» Extracted data

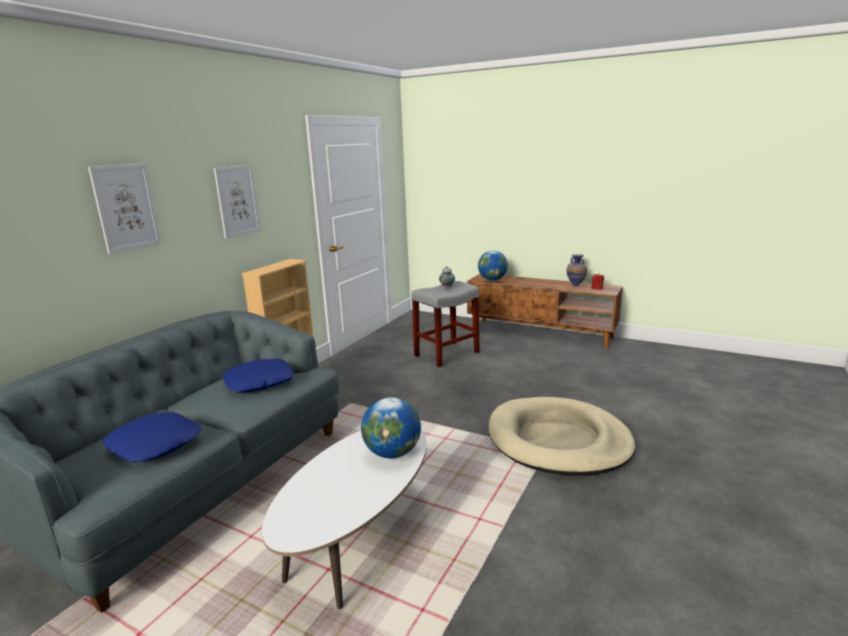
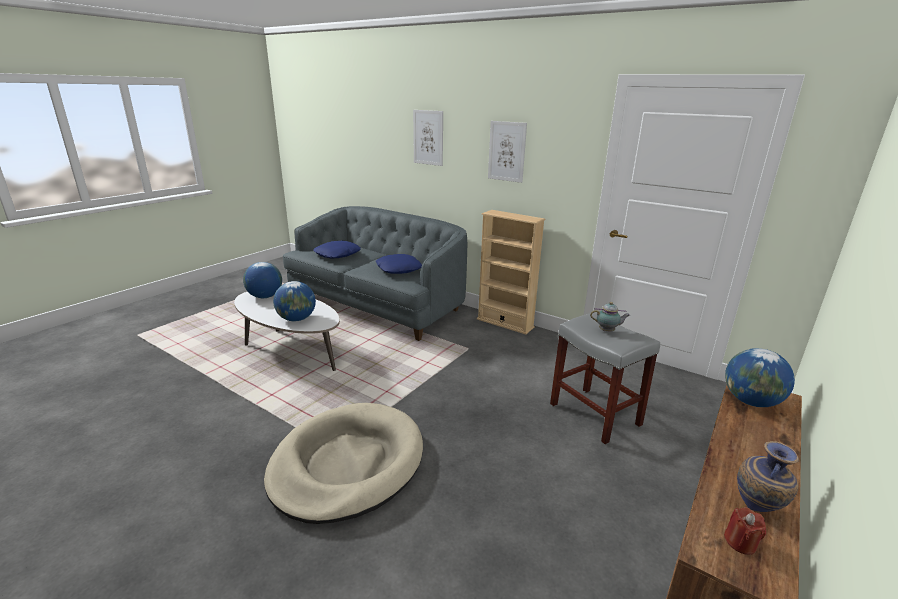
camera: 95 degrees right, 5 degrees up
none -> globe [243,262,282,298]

...

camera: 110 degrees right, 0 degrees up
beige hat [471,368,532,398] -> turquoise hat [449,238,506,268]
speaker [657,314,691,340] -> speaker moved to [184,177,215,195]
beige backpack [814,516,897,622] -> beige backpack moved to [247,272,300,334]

» Task description
Among the lines of the data, identify those with the word "degrees". Copy each of them.

» Solution to this problem
camera: 95 degrees right, 5 degrees up
camera: 110 degrees right, 0 degrees up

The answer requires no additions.